文章を読むとき、文字の視覚イメージを思い浮かべたほうが、理解が深まりまた文章が速く読めるという説があります。
右脳を使うほうがよいというようなことらしいのですが、実際にそうなのでしょうか。
漢字を覚えるときも、たとえば猫という字を覚えるとき、図のように絵と一緒に覚えれば覚えやすいし、文字を見たときイメージが結びつくので、文の理解が深まるというような主張があります。
しかし、記憶されたイメージというものがはっきりしたものだと都合の悪い部分もあります。
たとえば図のようなイメージ猫という言葉を覚えてしまうと、猫にはいろんな猫がいるので、黒猫とか化け猫とかいったこのイメージに似つかわしくない単語が出てくると、猫のイメージを消して別のイメージに置き換えなくてはなりません。
猫という文字を見るごとに決まった猫のイメージが頭に浮かんでいては、わずらわしくて混乱してしまうのではないでしょうか。
個人差はあると思いますが、文字を見ていちいちその単語が示す視覚イメージを思い浮かべていては、頭が混乱して文章をスムーズに読み進むことは出来ません。
文章を読んでいく過程で、ある種のイメージがわくということはあるでしょうが、単語ごとに視覚イメージが想起されては大変です。
もし単語ごとに視覚イメージが想起されるということであれば、絵本などは混乱して読めなくなってしまうでしょう。
画家が描いた視覚イメージと読み手の思い浮かべるイメージが違っていれば、イメージ同士がぶつかってしまいます。
絵本にあわせようとすれば、自分が持っているイメージを押さえ込みながら読まなければならず、自分のイメージを主張するなら見えている絵本の絵を消さなければならなくなってしまいます。
また視覚イメージを呼び出すというのは、映像を見るのと違って時間もかかるし、呼び出されたイメージはボンヤリとしています。
ためしに1から10までの数字を視覚的イメージとして思い浮かべてみてください。
書かれた数字を見るのはほんの一瞬で出来ますが、頭の中に数字をイメージとして思い浮かべるにはずっと時間がかかるでしょうし、思い浮かべた数字はボンヤリとした形ではないでしょうか。
図の下の方の文字は色がついていますが、文字の色は見た瞬間に分かりますが、文字の色を答えるように言われたときウッカリ文字を読んでしまいます。
「あお」という文字を見たとき、頭の中に青いイメージが浮かぶから「あお」といってしまうのだという意見もあるかもしれませんが、そのとき文字が青く見えるわけではないでしょう。
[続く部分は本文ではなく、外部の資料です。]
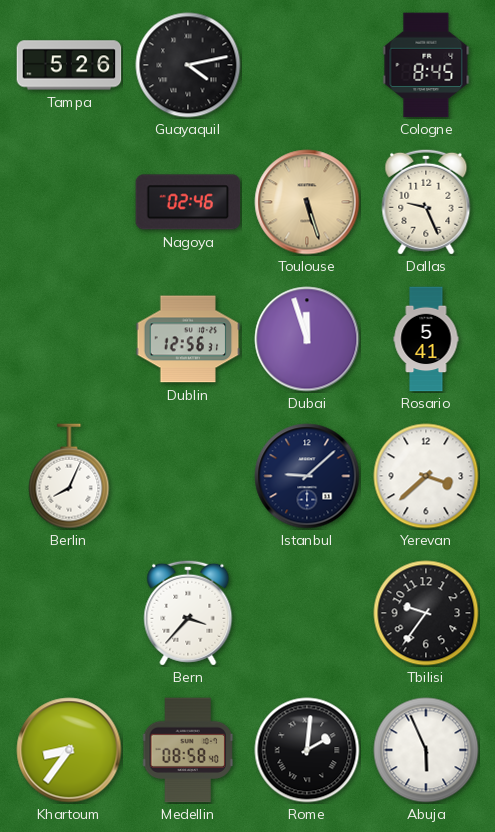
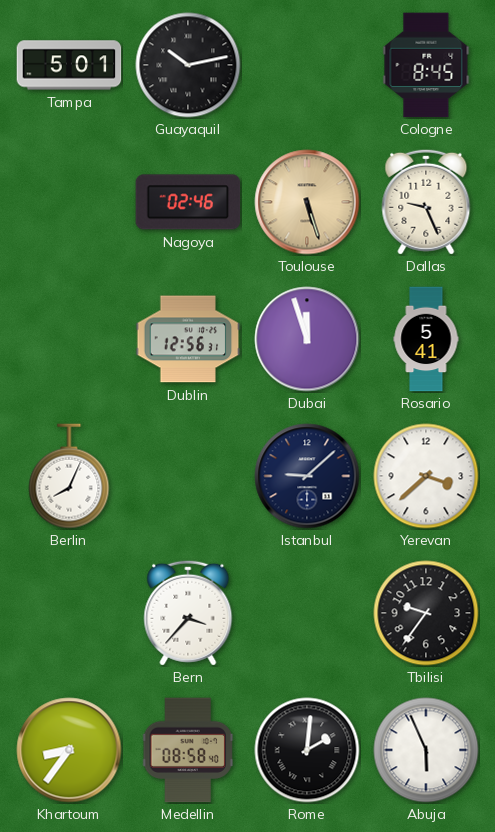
Tampa: 5:26 -> 5:01
Guayaquil: 4:13 -> 10:13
文字の色は黒だと認識しているのに、つい文字を読んでしまったということなのです。
つぎの「青」という文字の色は赤いのに、うっかり青と読んだりするのも、この文字が青く見えるということではありませんし、頭の中が青くなっているわけでもないでしょう。
まして、つぎの「あほ」をウッカリ読んだとき、頭の中に「あほ」のイメージが浮かんだから読んだなどということはないはずです。